August 17, 2007
A&D 2007 : The eBay Architecture (Randy Shoup & Dan Pritchett)
One of the most interesting presentations at Dr. Dobb's Architecture & Design World was the eBay Architecture presentation by Randy Shoup and Dan Pritchett.
The presentation was only one hour long, so Randy and Dan didn't cover all the topics in the slide. Here are some of the insight I took from this presentation:
Architecture: eBay actually went through several architecture revolutions. Their initial architecture cannot even begin to scale to their current loads. It was, however, a very good fit for their initial quality
attributes -- specifically, the emphasis on time to market and costs. This shows the importance of balancing quality attributes. Sure an architectural change is painful but if they'd future proofed too much I doubt they would ever get something working.
V2 demonstrated that traditional 3-tier architecture would only scale so far. It was nice to see how it evolved though. Also with the move from version 2.4 to 2.5 and later to 3, we see eBay learning about CAP -- the hard way. In its final (current) incarnation eBay's data architecture prefers partitioning and availability over consistency. This doesn't mean they forgo consistency altogether -- just that they trade the comfort zone of ACID transactions with the BASE approach (where BASE stands for "Basically Available Scalable/Soft state & Eventually Consistent"). eBay partitions their data in two levels one is a SOA like division by business areas (users, items, etc.) and
the second level is an horizental partitioning based on access paths.This BASE approach to data was dubbed by Dathan Pattishall (from Flicker and Friendster) as sharding (via HighScalability). This approach means things like high partitioning, no distributed
transactions (also see below), denormalization etc. (you might also want to read the item I wrote on denormalizaiton in InfoQ yesterday).
The more major implication here is that when it comes to Internet scale, the database looses its importance -- or as Bill de Hora nicely puts it:
The use of RDBMSes as data backbones have to be rethought under these volumes; as a result system designs and programming toolchains will be altered. When the likes of Adam Bosworth, Mike Stonebraker, Pat Helland and Werner Vogels are saying as much, it behooves us to listen.
As I said the data architecture of eBay is SOAish -- partitioned their components and data along business lines, and they apply many of SOA principles. They don't however unite data and components to create a
service and they don't (seem) to have the same contract boundaries that SOA promotes (Randy told me that they are currently contemplating SOA).
Returning to eBay, they do not use transactions. "No transactions" which seems very controversial -- but if we just consider some of the points I made on transactions between services in previous posts -- it is the only logical way to ensure scaling.

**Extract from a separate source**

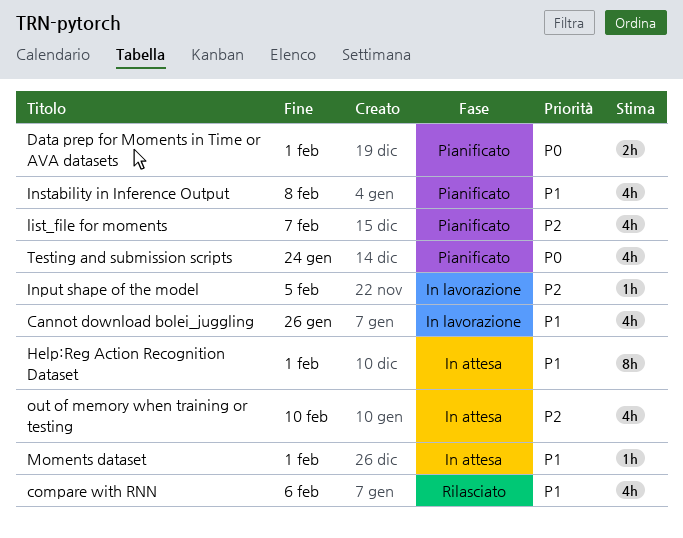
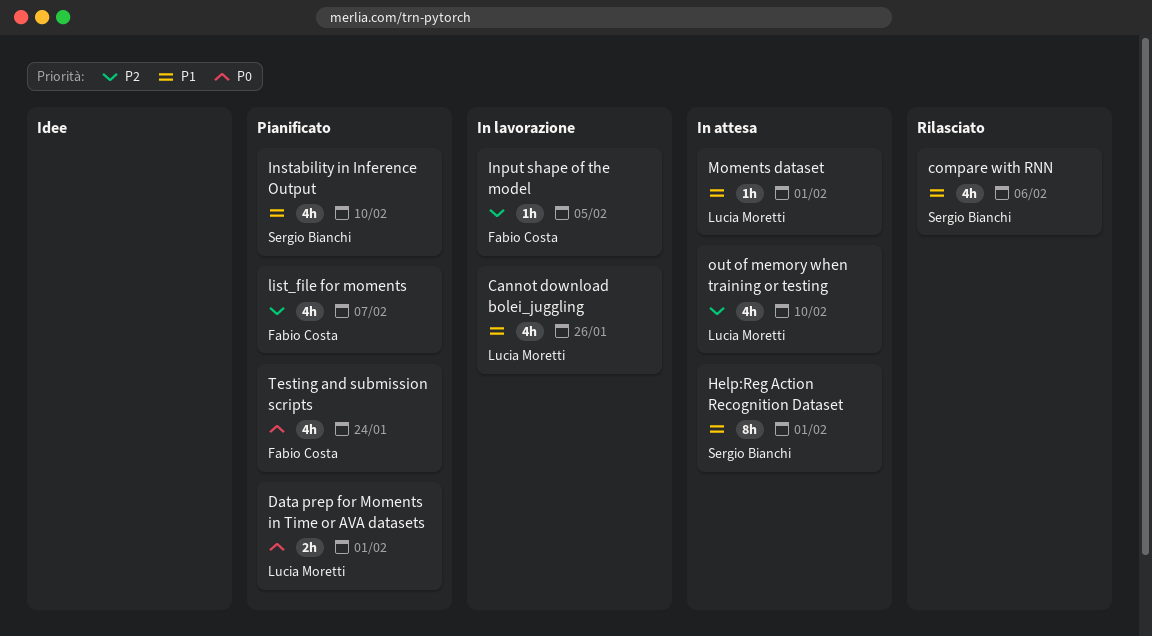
Instability in Inference Output, due: Feb 8 -> Feb 10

By the way, as can be expected they do use transactions -- when they are local, e.g. if the users table is spread over a couple of table both will be updated together).
The application layers also follow the segmentation by business areas. eBay cache metadata/immutable data as much as possible. keep the application stateless (i.e. state comes from client/db) e.g. they don't use sessions. The DAL virtualized the horizontal partitioning mentioned above for the rest of the code.

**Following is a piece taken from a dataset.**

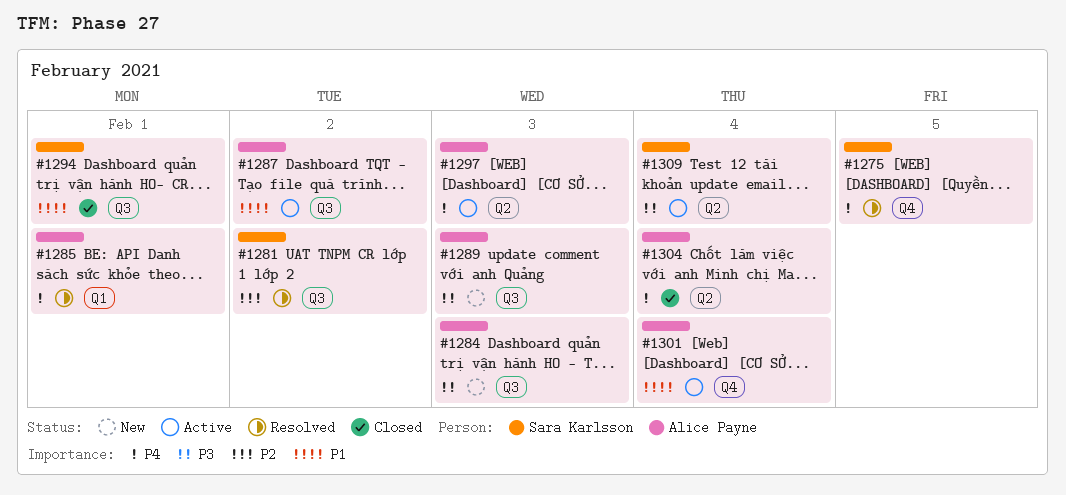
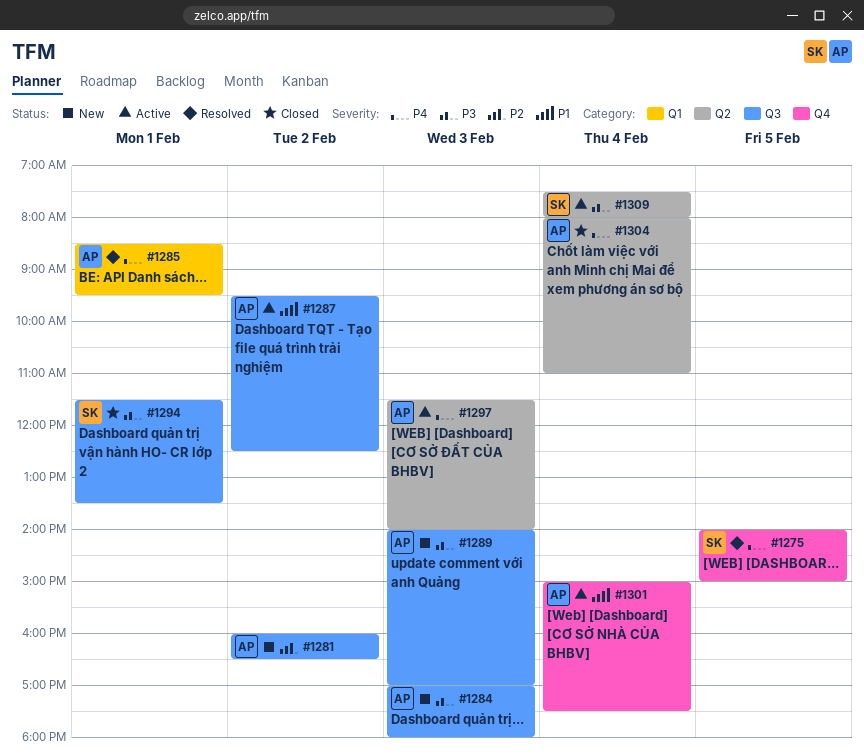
#1281, status: Resolved -> New
#1281, owner: Sara Karlsson -> Alice Payne
#1294, priority: P1 -> P3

It was also interesting to that eBay developed its own messaging infrastructure -- though Randy and Dan did not provide alot of details on that.
Development process: It seems that eBay is using some hybrid of feature-driven development with Waterfall (i.e. the development is feature by feature -- but the development of a feature is Waterfall-ish). The do have a constant delivery rate which they synchronize using the concept of a train. if you have a features that is it will be added to the train which is scheduled to arrive around the time your feature will be ready. Several features are delivered as a package which gives a predictable (weekly). I guess it also gives
them some nice metaphors to use such as a feature that doesn't make it -- misses the train or the train leaves on time etc.
The slides of the presentation can be downloaded from Dan Pritchett's site. (They not from the same event but they are pretty much the same slides. Also you can read Elliotte Rusty Harold's account of the presentation.